LY: As I mentioned earlier, I’m very bad at keeping the site up-to-date. I’ve struggled with the idea of maybe turning figure-ground.com into more of an architecture photoblog, or at least add that aspect onto the current site. Instead of updating it once or twice a year with a large update of hundreds of photos, which I doubt many people have the time to go through in one sitting, I could update it piecemeal throughout the year, one or two pictures at a time, but on a daily basis.

It’s also getting a little unwieldy to serve as my portfolio, so I probably need to set up a “best-of” selection on a separate portfolio website.

ZS: What is one valuable lesson learned in your years of experience that you would like to share with those just starting out in architectural/ travel photography?

LY: Isolate and identify an interesting detail for each of your shots.
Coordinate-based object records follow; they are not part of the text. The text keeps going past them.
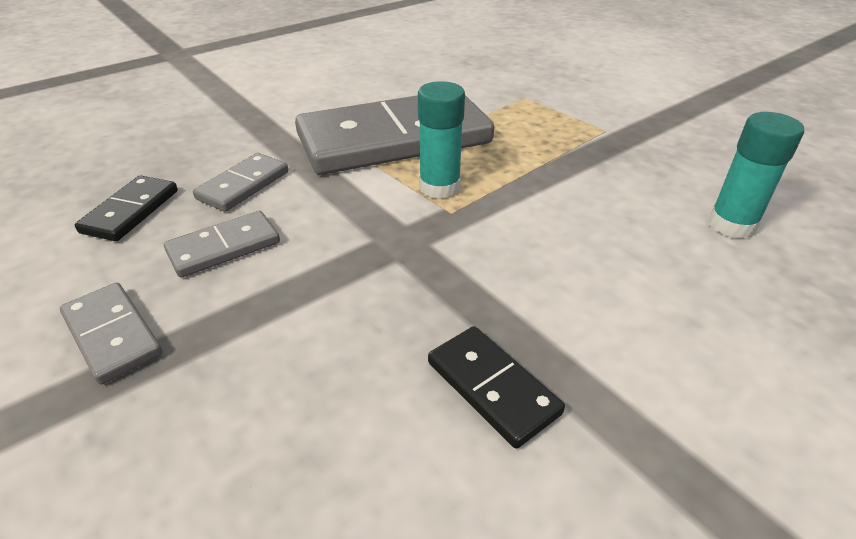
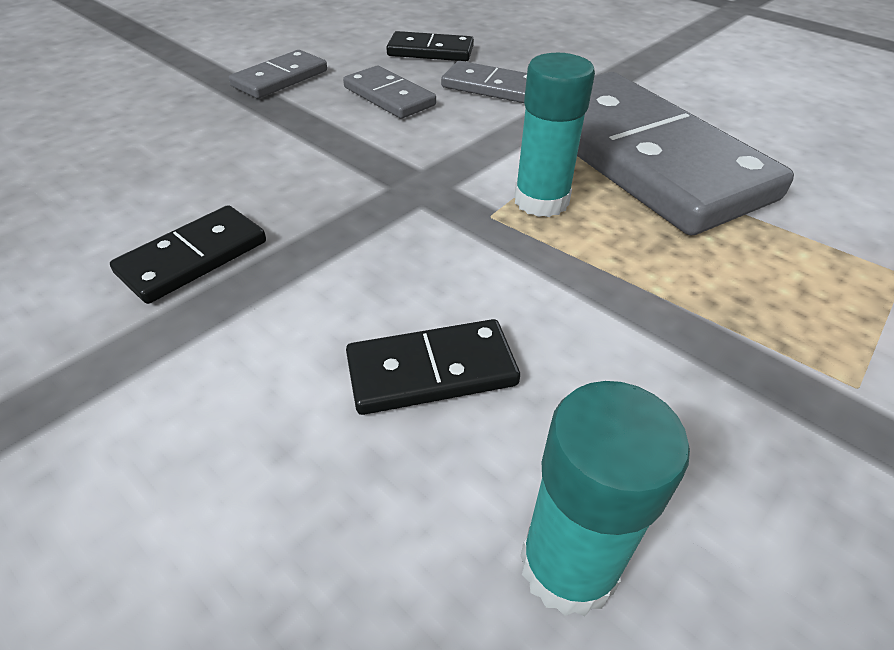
camera: 80 degrees right, 5 degrees up
(618, 253) = (431, 371): none -> black domino

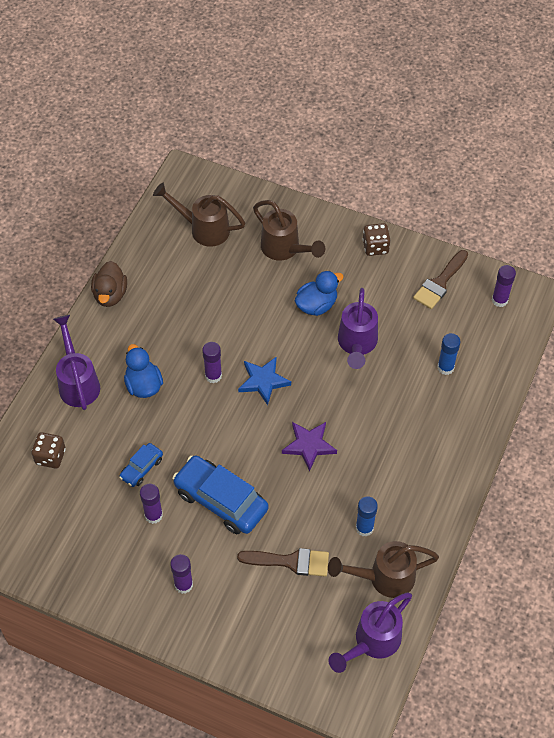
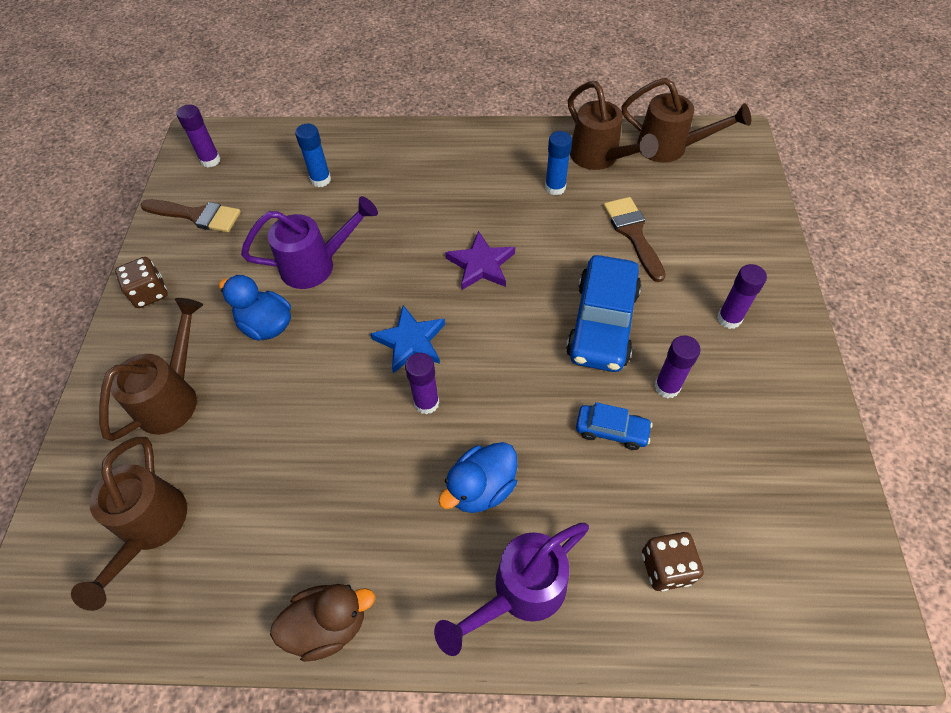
camera: 110 degrees left, 0 degrees up
(372, 642) = (671, 148): purple watering can -> brown watering can

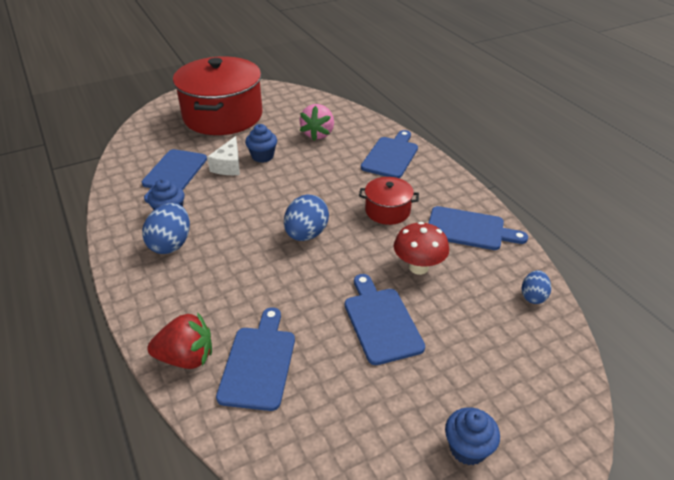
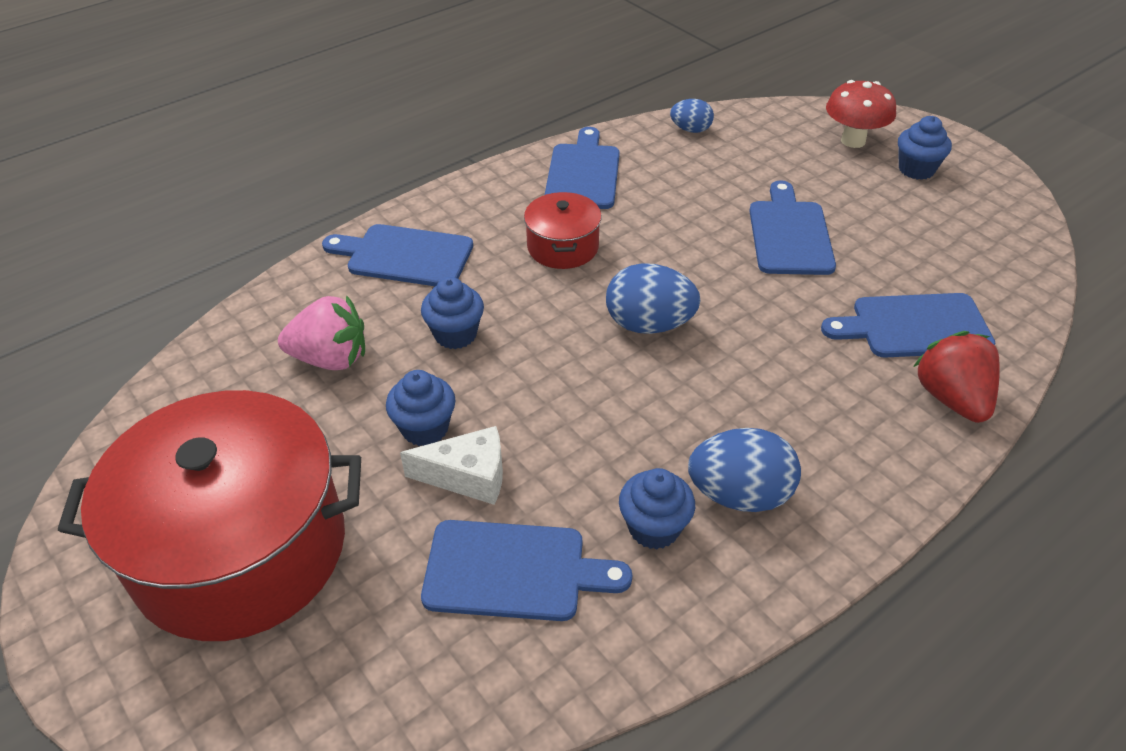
camera: 100 degrees left, 5 degrees up
(322, 168) = (455, 334): none -> blue cupcake
(381, 322) = (789, 234): blue cutting board -> blue cutting board turned 120 degrees clockwise
(418, 267) = (678, 211): red mushroom -> red mushroom (853, 141)

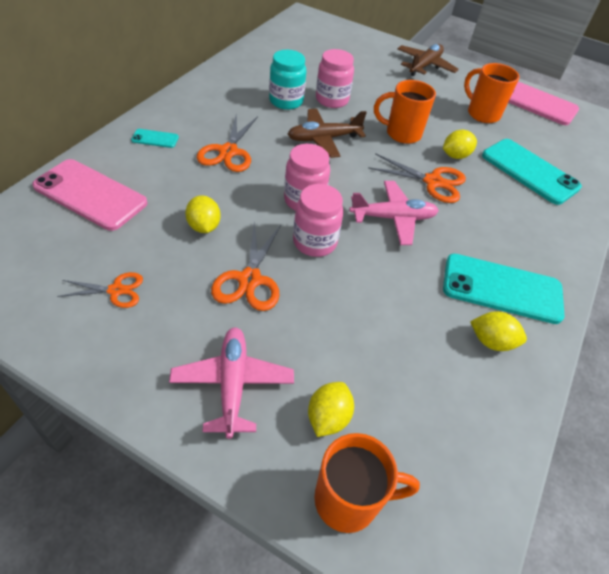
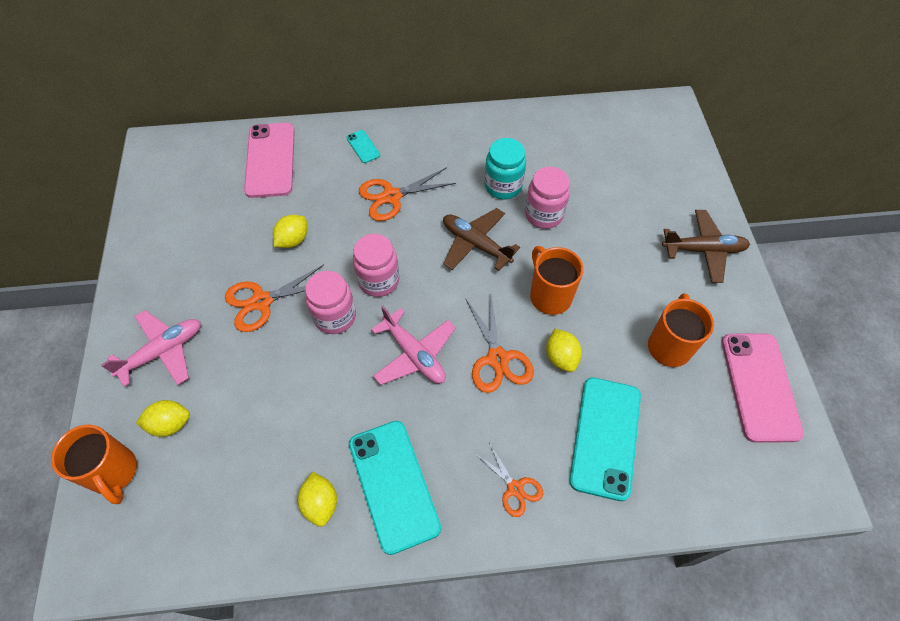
camera: 60 degrees right, 10 degrees up
(116, 290) = (196, 238): orange scissors -> orange scissors (515, 488)
(455, 156) = (561, 357): yellow lemon -> yellow lemon turned 45 degrees clockwise

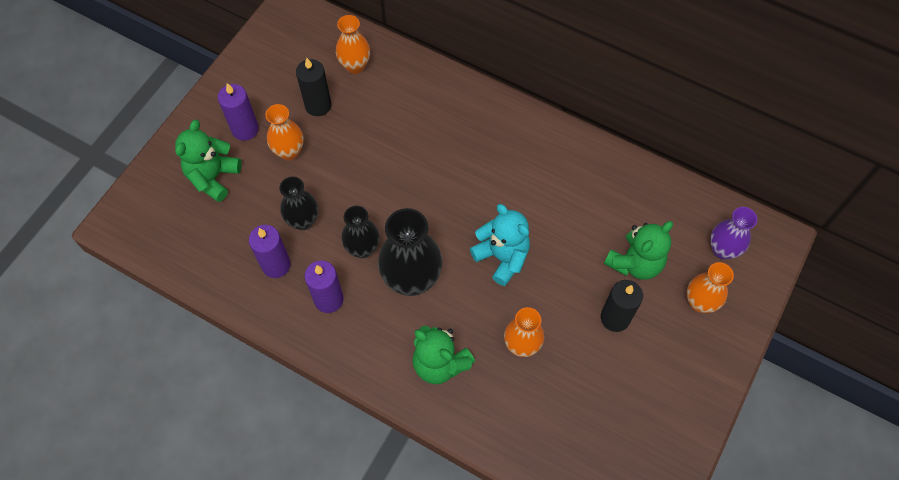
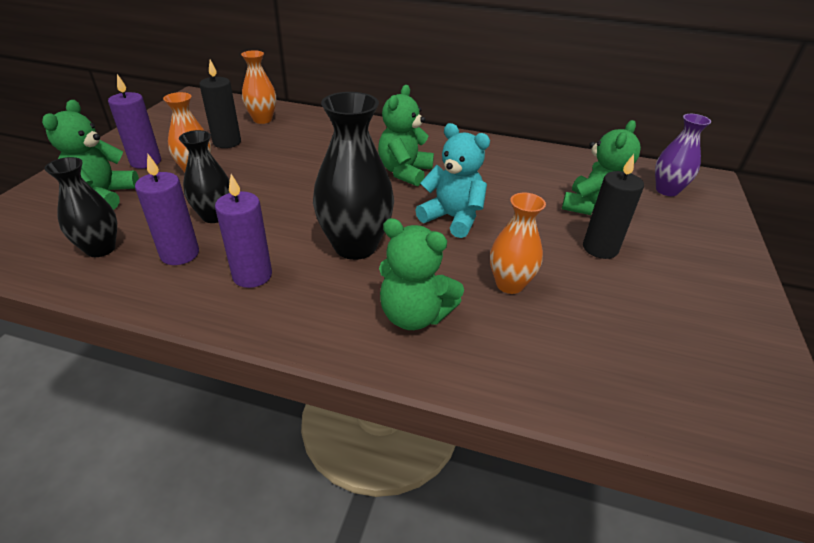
camera: 15 degrees left, 25 degrees down
(362, 249) = (290, 229): black vase -> black vase (100, 249)
(477, 181) = (404, 172): none -> green teddy bear
(699, 302) = (676, 226): orange vase -> none

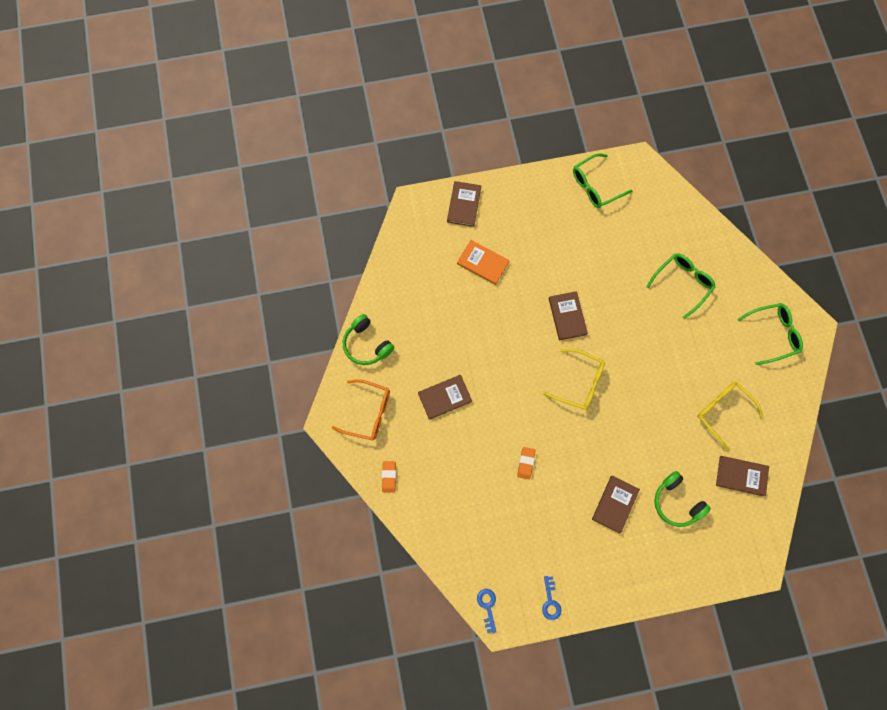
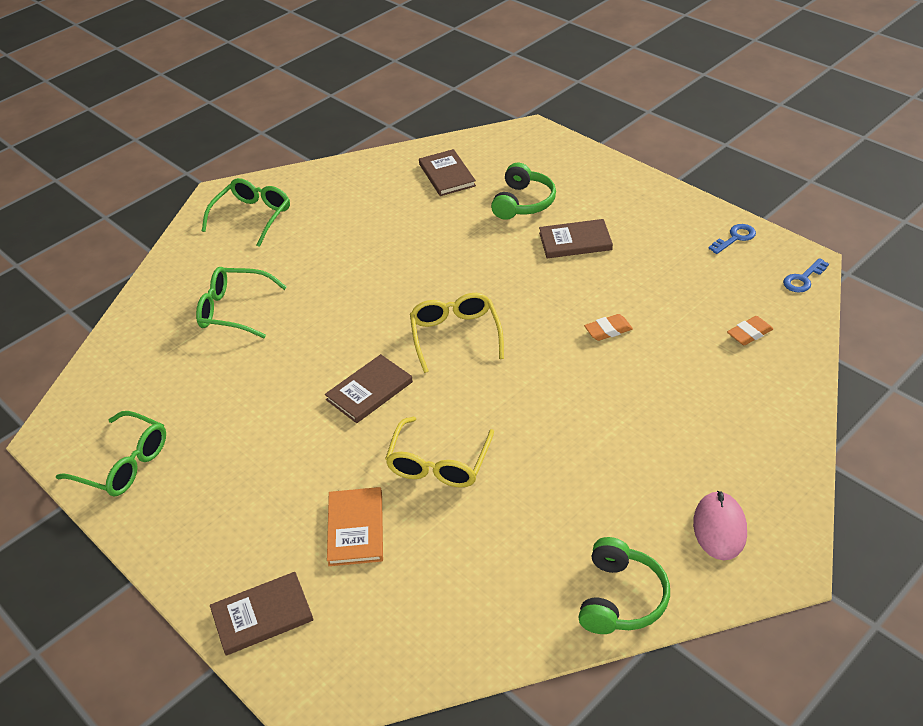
camera: 120 degrees left, 30 degrees down
(368, 412) = (719, 528): orange glasses -> pink mouse
(389, 477) = (775, 448): orange eraser -> orange eraser (749, 334)
(444, 397) = (606, 453): brown book -> none
(723, 412) = (384, 213): yellow glasses -> yellow glasses (439, 463)
(772, 334) = (252, 217): green glasses -> green glasses turned 75 degrees clockwise

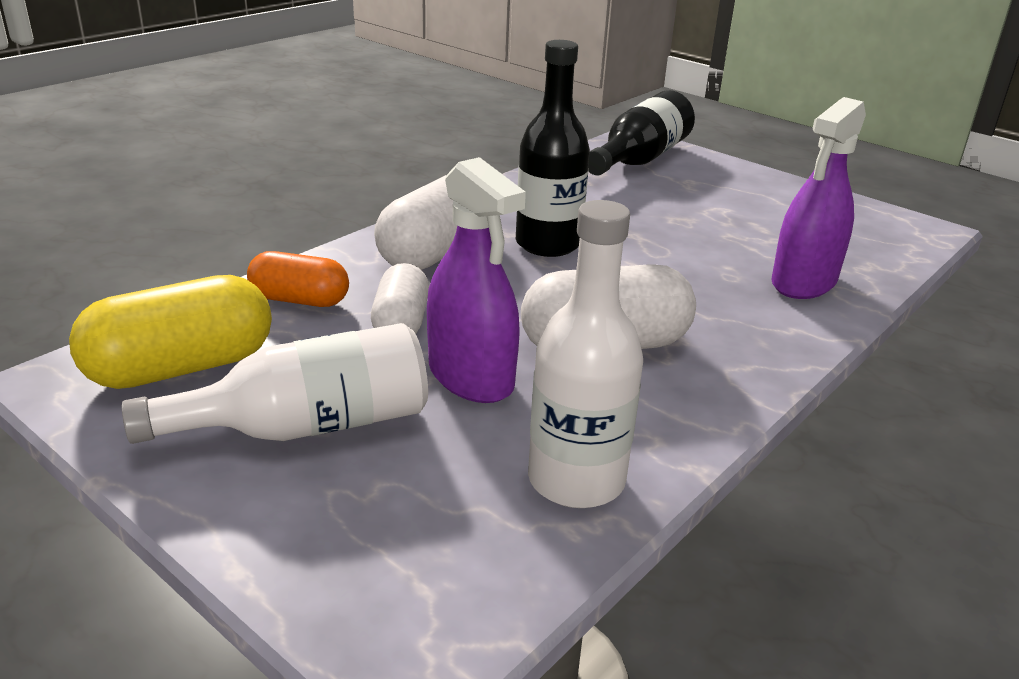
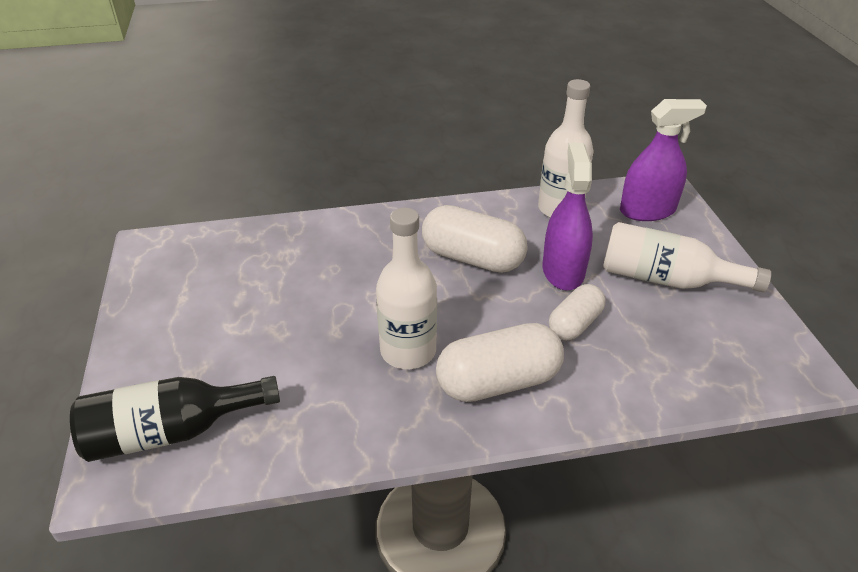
camera: 140 degrees left, 10 degrees up
(181, 367) = (728, 348): yellow capsule -> none
(299, 300) = (631, 375): orange capsule -> none
(548, 244) = (408, 351): black bottle -> white bottle
(804, 282) = (302, 245): purple spray bottle -> purple spray bottle (647, 210)

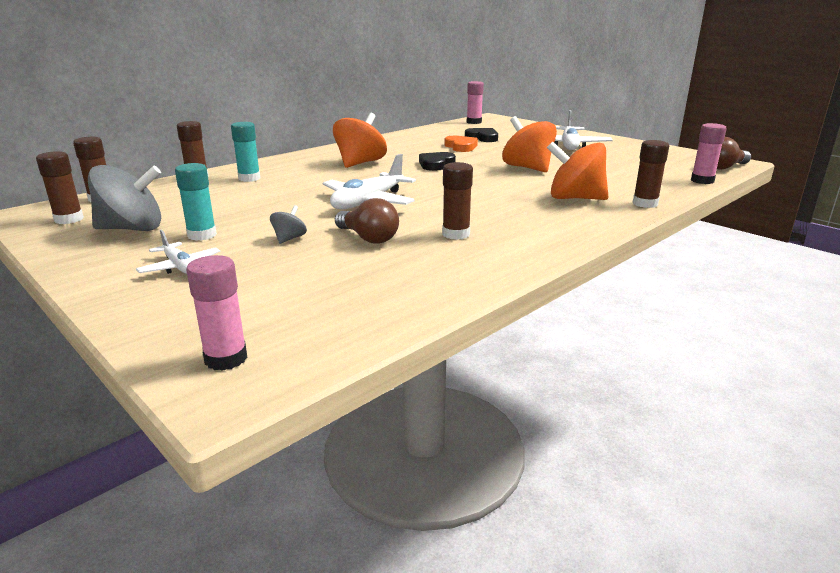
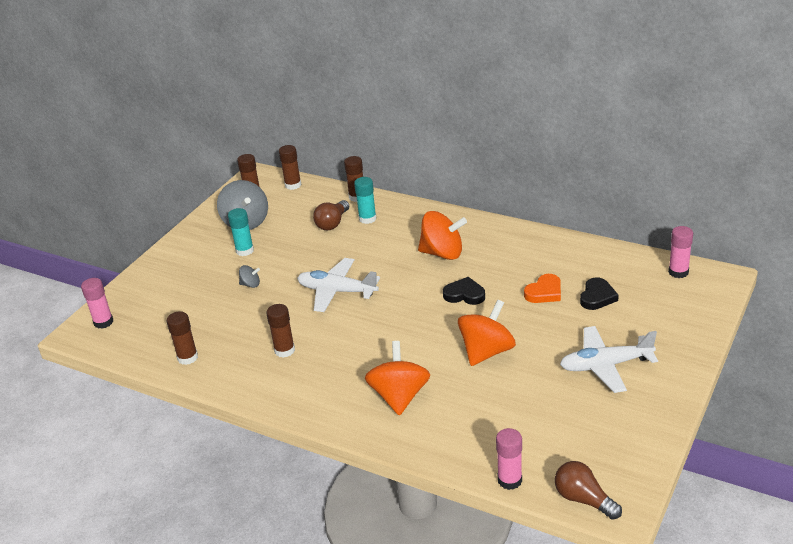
camera: 75 degrees right, 10 degrees up
(180, 267) = (196, 265): white plane -> none
(368, 238) = (263, 315): brown light bulb -> brown light bulb (332, 223)
(645, 204) = (404, 441): brown glue stick -> brown glue stick (187, 358)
It could be anything, including abstract things like how the lines of a building might be converging when viewed from a certain angle or how the shadows are falling against a building, but photos work best when they have a center of interest (not literally in the center of the frame, of course) to draw the viewer in.

Belluschi-and-Nervi

The Cathedral of Saint Mary of the Assumption 1971 Architect: Belluschi and Nervi Photographer: Liao Yusheng, All Rights Reserved

Louis-Kahn

Salk Institute for Biological Studies - 1965 Architect: Louis Kahn Photographer: Liao Yusheng, All Rights Reserved

Jose-Rafael-Moneo

Cathedral of Our Lady of the Angels - 2002 Architect: Jose Rafael Moneo Photographer: Liao Yusheng, All Rights Reserved

Le-Corbusier

La Chapelle Notre-Dame du Haut Architect: Le Corbusier Photographer: Liao Yusheng, All Rights Reserved

Tadao-Ando-02

The Modern Art Museum of Fort Worth - 2002 Architect: Tadao Ando Photographer: Liao Yusheng, All Rights Reserved

yusheng_portrait Liao Yusheng is an independent architecture photographer currently working out of Taipei after spending the majority of his life in NYC. Though he didn’t formally study photography or architecture, his years at The Cooper Union gave him many opportunities to immerse in the world of architecture.

His photographs have been published in architecture books by teNeues and Taschen as well as in periodicals like Time Magazine, The New York Times and The Wall Street Journal, among others.

In his spare time, he travels the world looking for good eats, documented at liaoyusheng.com and in his Flickr account.